For generic repeated timers:

20x 10s: Timer

The parser expands and numbers them internally.

Training progress through the decision points

The validation set changed as the dataset got harder, so this is not one continuous scientific benchmark. It is a decision log. Each point represents the best checkpoint after a training or data-format change.

The Flan-T5-small line dips on the final point because the same compressed checkpoint was rescored on the new harder label-copy validation set. I did not tune Flan further there because tiny had become the better browser candidate.

The shape matters:

More count examples alone helped Flan-T5-small, but hurt tiny.
Compressed DSL fixed the long-output problem for both models.
The final tiny gap was not counting anymore. It was label copying.

The Model Comparison

Early model comparison was useful, but only after the target was made reasonable.

With line-by-line DSL, google/flan-t5-small was the best local candidate, but the best score was only 13/39. The efficient-family models were smaller, but still weak. Tiny reached 10/39 in the early setup. That was not enough to ship.

After compressed DSL, the comparison changed . The chart that mattered was not accuracy alone; it was accuracy against model footprint.

Performance and checkpoint size comparison for Flan-T5-small and T5-Efficient-tiny

Flan-T5-small hit 117/117 on the compressed validation set. google/t5-efficient-tiny hit 116/117.

That changed the decision.

Locally, the Flan checkpoint was about 76.96M parameters and 296 MB. The tiny checkpoint was about 15.57M parameters and 62 MB.

Tiny was one validation row worse, but roughly 4.8x smaller on disk. Fixing the one tiny failure mode made more sense than switching to the larger perfect model.

The Last Failure

The remaining tiny failure was explicit label copying.

The model handled compressed count syntax, but when the input looked like:

30 seconds plank, 45 seconds squats, 1 minute rest

it produced a generic timer command instead of preserving labels:

30s: Timer
END

That made sense after looking at the dataset. The original explicit-sequence category had only five examples. Tiny had learned the dominant compressed workout patterns, but it had not learned that arbitrary exercise names should be copied.

The fix was targeted:

add explicit label-copy examples,
keep validation fixed,
add train-only hint rows for the stubborn residual patterns,
oversample explicit-label-copy and explicit-sequence,
continue from the existing tiny checkpoint at a lower learning rate.
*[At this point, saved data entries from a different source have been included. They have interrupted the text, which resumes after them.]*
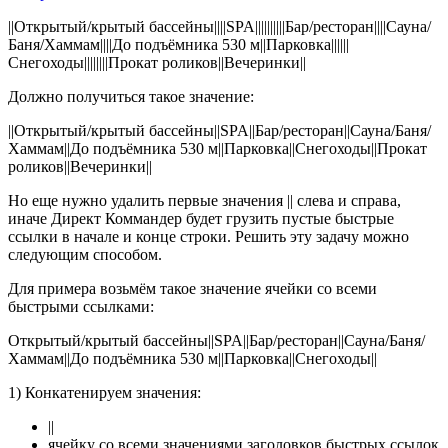
||Открытый/крытый бассейны||||SPA||||||||||Бар/ресторан||||Сауна/
Баня/Хаммам||||До подъёмника 530 м||Парковка||||||
Снегоходы||||||||Прокат роликов||Вечеринки||
Должно получиться такое значение:
||Открытый/крытый бассейны||SPA||Бар/ресторан||Сауна/Баня/
Хаммам||До подъёмника 530 м||Парковка||Снегоходы||Прокат
роликов||Вечеринки||
Но еще нужно удалить первые значения || слева и справа,
иначе Директ Коммандер будет грузить пустые быстрые
ссылки в начале и конце строки. Решить эту задачу можно
следующим способом.
Для примера возьмём такое значение ячейки со всеми
быстрыми ссылками:
Открытый/крытый бассейны||SPA||Бар/ресторан||Сауна/Баня/
Хаммам||До подъёмника 530 м||Парковка||Снегоходы||
1) Конкатенируем значения:
||
ячейку со всеми значениями заголовков быстрых ссылок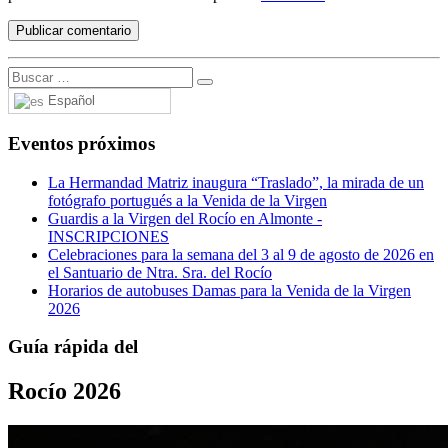
Español
Eventos próximos
La Hermandad Matriz inaugura “Traslado”, la mirada de un
fotógrafo portugués a la Venida de la Virgen
Guardis a la Virgen del Rocío en Almonte -
INSCRIPCIONES
Celebraciones para la semana del 3 al 9 de agosto de 2026 en
el Santuario de Ntra. Sra. del Rocío
Horarios de autobuses Damas para la Venida de la Virgen
2026
Guía rápida del
Rocío 2026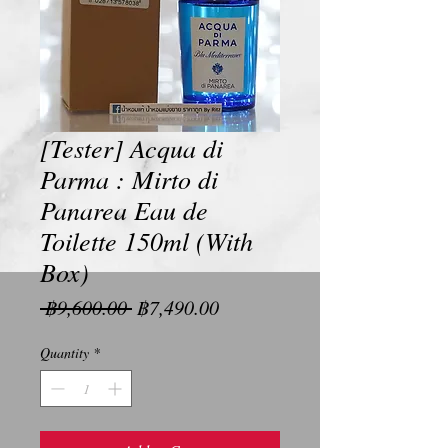
[Tester] Acqua di
Parma : Mirto di
Panarea Eau de
Toilette 150ml (With
Box)
Regular
Sale
 ฿9,600.00 
฿7,490.00
Price
Price
Quantity
*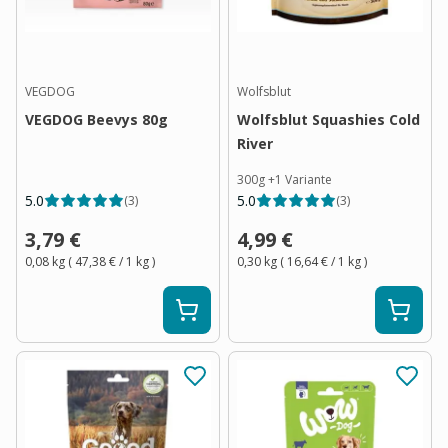
VEGDOG
Wolfsblut
VEGDOG Beevys 80g
Wolfsblut Squashies Cold
River
300g
+
1
Variante
5.0
5.0
(
3
)
(
3
)
3,79 €
4,99 €
0,08 kg
(
47,38 €
/ 1
kg
)
0,30 kg
(
16,64 €
/ 1
kg
)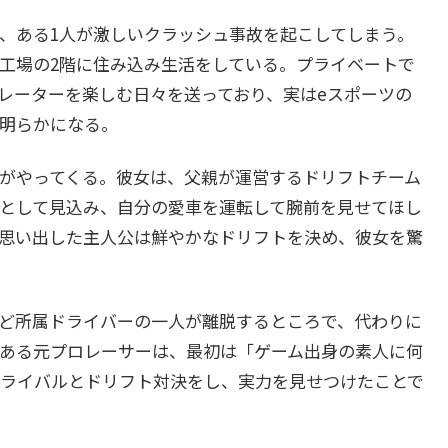
、ある1人が激しいクラッシュ事故を起こしてしまう。
工場の2階に住み込み生活をしている。プライベートで
レーターを楽しむ日々を送っており、実はeスポーツの
明らかになる。
がやってくる。彼女は、父親が運営するドリフトチーム
として見込み、自分の愛車を運転して腕前を見せてほし
思い出した主人公は鮮やかなドリフトを決め、彼女を驚
ど所属ドライバーの一人が離脱するところで、代わりに
ある元プロレーサーは、最初は「ゲーム出身の素人に何
ライバルとドリフト対決をし、実力を見せつけたことで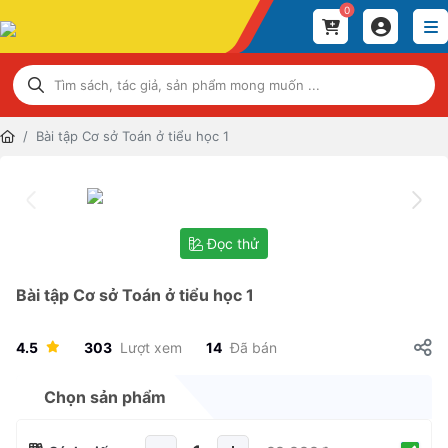
0
Bài tập Cơ sở Toán ở tiểu học 1
Đọc thử
Bài tập Cơ sở Toán ở tiểu học 1
4.5
303
Lượt xem
14
Đã bán
Chọn sản phẩm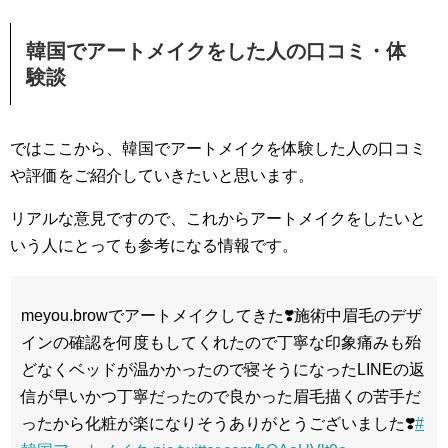
韓国でアートメイクをした人の口コミ・体
験談
ではここから、韓国でアートメイクを体験した人の口コミ
や評価をご紹介していきたいと思います。
リアルな意見ですので、これからアートメイクをしたいと
いう人にとっても参考になる情報です。
meyou.browでアートメイクしてきた❣️施術中眉毛のデザ
インの確認を何度もしてくれたので丁寧な印象痛みも殆
どなくベッドが温かかったので寝そうになったLINEの返
信が早いかつ丁寧だったので良かった眉毛描くの苦手だ
ったから化粧が楽になりそうありがとうございました❣️
#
The final dataset had 685 train rows and 139 validation rows. The label-copy slice added 98 train examples and 22 validation examples, plus train-only hints.

The final tiny checkpoint reached:

139/139 strict exact on the augmented validation set,
139/139 semantic exact,
39/39 strict exact on the original validation set,
22/22 on the explicit label-copy validation category.
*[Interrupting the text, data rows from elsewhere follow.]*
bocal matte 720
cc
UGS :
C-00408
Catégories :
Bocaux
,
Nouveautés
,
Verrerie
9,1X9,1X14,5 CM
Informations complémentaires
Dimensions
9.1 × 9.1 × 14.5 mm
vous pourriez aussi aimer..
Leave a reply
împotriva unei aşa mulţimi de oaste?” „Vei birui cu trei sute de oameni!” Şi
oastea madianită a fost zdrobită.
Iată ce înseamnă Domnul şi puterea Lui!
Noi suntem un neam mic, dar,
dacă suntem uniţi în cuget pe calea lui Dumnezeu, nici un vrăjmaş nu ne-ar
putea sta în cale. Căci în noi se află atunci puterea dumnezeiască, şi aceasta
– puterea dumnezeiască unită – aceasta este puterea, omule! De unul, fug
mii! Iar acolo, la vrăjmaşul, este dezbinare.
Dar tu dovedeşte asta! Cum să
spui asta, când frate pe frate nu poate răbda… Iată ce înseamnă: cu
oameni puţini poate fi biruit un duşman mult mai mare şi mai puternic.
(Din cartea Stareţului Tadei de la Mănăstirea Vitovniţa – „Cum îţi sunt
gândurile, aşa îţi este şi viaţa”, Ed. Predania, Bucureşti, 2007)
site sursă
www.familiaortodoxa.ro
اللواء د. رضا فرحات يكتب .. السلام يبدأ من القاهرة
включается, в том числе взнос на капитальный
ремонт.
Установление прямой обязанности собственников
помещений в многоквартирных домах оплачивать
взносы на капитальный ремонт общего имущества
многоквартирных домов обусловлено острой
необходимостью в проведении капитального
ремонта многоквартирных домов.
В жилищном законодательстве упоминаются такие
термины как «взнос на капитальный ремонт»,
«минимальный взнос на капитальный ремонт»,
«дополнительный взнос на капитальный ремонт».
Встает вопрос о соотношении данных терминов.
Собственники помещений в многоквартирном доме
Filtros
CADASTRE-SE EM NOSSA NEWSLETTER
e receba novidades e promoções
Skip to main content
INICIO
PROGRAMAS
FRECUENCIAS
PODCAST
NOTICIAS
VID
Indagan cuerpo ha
The fix was targeted: add the data that represents the skill the model is missing, and weight it enough that a tiny model cannot ignore it.

The Parser Became The Product Boundary

One important engineering change came out of the training work: the DSL parser could not stay as a training-only helper.

If the model is trained to emit:

5alt 45s: Rest | 45s: Work

then the app must understand exactly that grammar.

So the parser became a shared module used by:

human timer shorthand input,
fallback planning,
dataset generation,
dataset validation,
JavaScript evaluation,
Python seq2seq benchmark scoring.

The Python benchmark now batch-calls the shared JavaScript parser instead of keeping a separate parser copy. That matters because training numbers are meaningless if evaluation accepts syntax the app cannot execute.

What I Would Keep

I would keep this structure for any narrow natural-language-to-action model:

Choose a compact output language.
Make the output language deterministic to parse.
Train the model to emit that language, not the final application JSON.
Evaluate by executing/parsing the output and comparing real semantics.
Add data by failure category, not by vague volume.
Compare models only after the target is fair.

For this timer app, the compressed DSL was the actual breakthrough. Model size mattered after that, but before that the models were being punished for an output format that made counting harder than it needed to be.